The Meerut prisoners’ trial and sentences raise the whole question of the right of workers to organise trade unions in a colonial country, where the masses are held down by naked force. For British Imperialism it is too dangerous, and for Gandhi and Lansbury also. But for British workers it is an elementary duty, which they cannot fail to carry through, to support the fight of working-class organisation in India, and to join with the Indian workers in their struggle against British Imperialism.
It is not only a duty: it is a necessity. Not only is it true that a nation that oppresses another cannot itself be free; but the same Imperialist class that is oppressing India, is oppressing and robbing the workers of this country by wage-cuts and speed-up, tariffs and taxes, is taking the bread out of the mouths of the workers’ children, depriving them of the benefits of education, insurance and all other social services, and casting into gaol Tom Mann or any other leader of working class revolt. The railwaymen facing a wage-cut, the busmen on strike against speed-up, the Lancashire workers suffering under the Midland Agreement, are fighting the same class that would deny the Indian workers the right to organise.
But the deepest significance of the Meerut Trial and the reason for the extreme ferocity of the sentences, is that the representatives of the Indian masses and the representatives of the British working class were carrying on a united struggle against British Imperialism. For a hundred and fifty years British Capitalism has been a parasite on India, sucking its life-blood. For a hundred and fifty years every device of imperialist propaganda has been used to sunder the exploited of India from the exploited of Britain.

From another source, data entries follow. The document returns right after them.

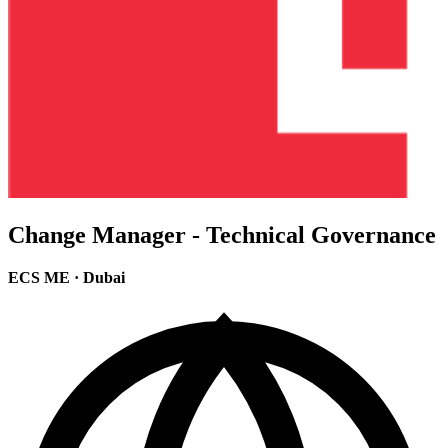
Change Manager - Technical Governance
ECS ME
·
Dubai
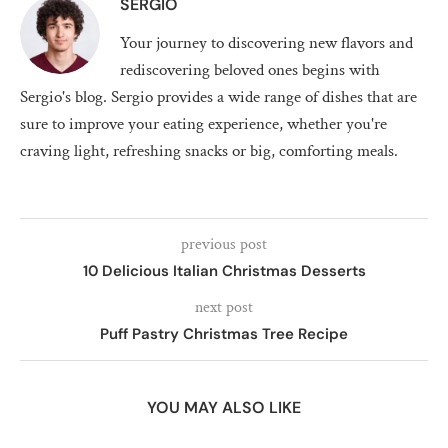
SERGIO
Your journey to discovering new flavors and
rediscovering beloved ones begins with
Sergio's blog. Sergio provides a wide range of dishes that are
sure to improve your eating experience, whether you're
craving light, refreshing snacks or big, comforting meals.
previous post
10 Delicious Italian Christmas Desserts
next post
Puff Pastry Christmas Tree Recipe
YOU MAY ALSO LIKE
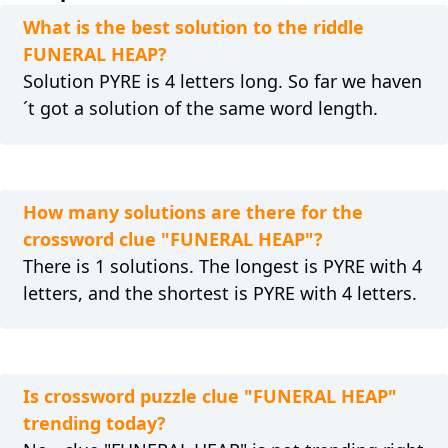
What is the best solution to the riddle
FUNERAL HEAP?
Solution PYRE is 4 letters long. So far we haven
´t got a solution of the same word length.
How many solutions are there for the
crossword clue "FUNERAL HEAP"?
There is 1 solutions. The longest is PYRE with 4
letters, and the shortest is PYRE with 4 letters.
Is crossword puzzle clue "FUNERAL HEAP"
trending today?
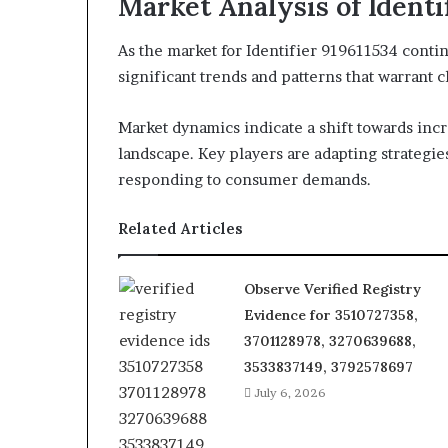
Market Analysis of Identi
As the market for Identifier 919611534 contin
significant trends and patterns that warrant 
Market dynamics indicate a shift towards inc
landscape. Key players are adapting strategi
responding to consumer demands.
Related Articles
Observe Verified Registry
Evidence for 3510727358,
3701128978, 3270639688,
3533837149, 3792578697
July 6, 2026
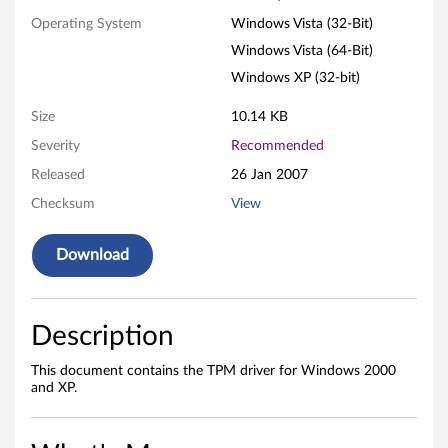
a
Operating System
Windows Vista (32-Bit)
l
Windows Vista (64-Bit)
S
Windows XP (32-bit)
e
Size
10.14 KB
Severity
Recommended
m
Released
26 Jan 2007
i
Checksum
View
c
Download
o
n
Description
d
This document contains the TPM driver for Windows 2000
u
and XP.
c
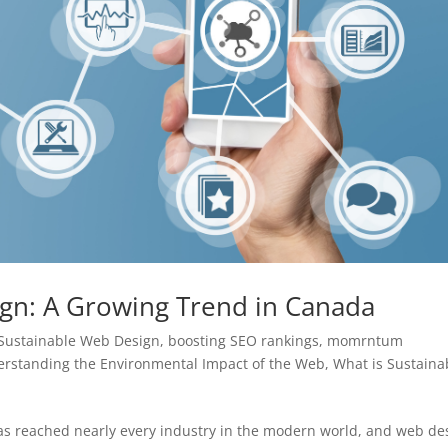
ign: A Growing Trend in Canada
 Sustainable Web Design
,
boosting SEO rankings
,
momrntum
rstanding the Environmental Impact of the Web
,
What is Sustaina
as reached nearly every industry in the modern world, and web de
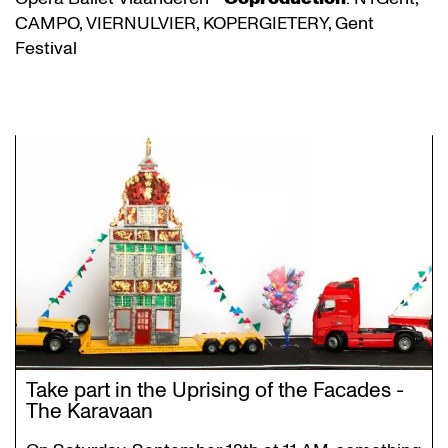
CAMPO, VIERNULVIER, KOPERGIETERY, Gent
Festival
Take part in the Uprising of the Facades -
The Karavaan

It is the glory of the Meerut prisoners that for the first time on such a charge representatives of the exploited classes of India and Britain stood together. Their stand is a symbol of that unity of the British working class with the masses of the British Empire which alone can destroy British Imperialism. For a hundred and fifty years British Capitalism has been a parasite on India, sucking its life-blood. For a hundred and fifty years every device of imperialist propaganda has been used to sunder the exploited of India from the exploited of Britain.
The Meerut prisoners, Englishmen and Indians in the dock together, destroyed once and for all the jingo picture of “black men” versus “white men,” of “Asiatics against Europeans” and showed the true line of cleavage in a fight of the oppressed of both nations against the oppressors. To obtain their release, therefore, must be the object of both British and Indian workers. But it is the British Governments—Tory, Labour and National—that have kept them in prison. It is the British Government which is responsible for the sentence. The biggest responsibility lies with the British working class to secure their release, by nation-wide agitation in every organisation, in every kind of meeting.
The feeling of horror and indignation that was felt in the middle of January when the sentences were announced must grow into a powerful agitation that will force open the prison doors, annul these venomous sentences, and establish the workers’ right to organisation in India.
Note by transcriber Ted Crawford. After the trial the three Englishmen were swiftly deported back to Britain where Ben Bradley wrote on India in Labour Monthly in March 1934. Phil Spratt, as a ‘Cambridge man’ and traitor to his class, got the heaviest sentence of the English of 12 years transportation. He later wrote Blowing Up India, published in Calcutta, 1955.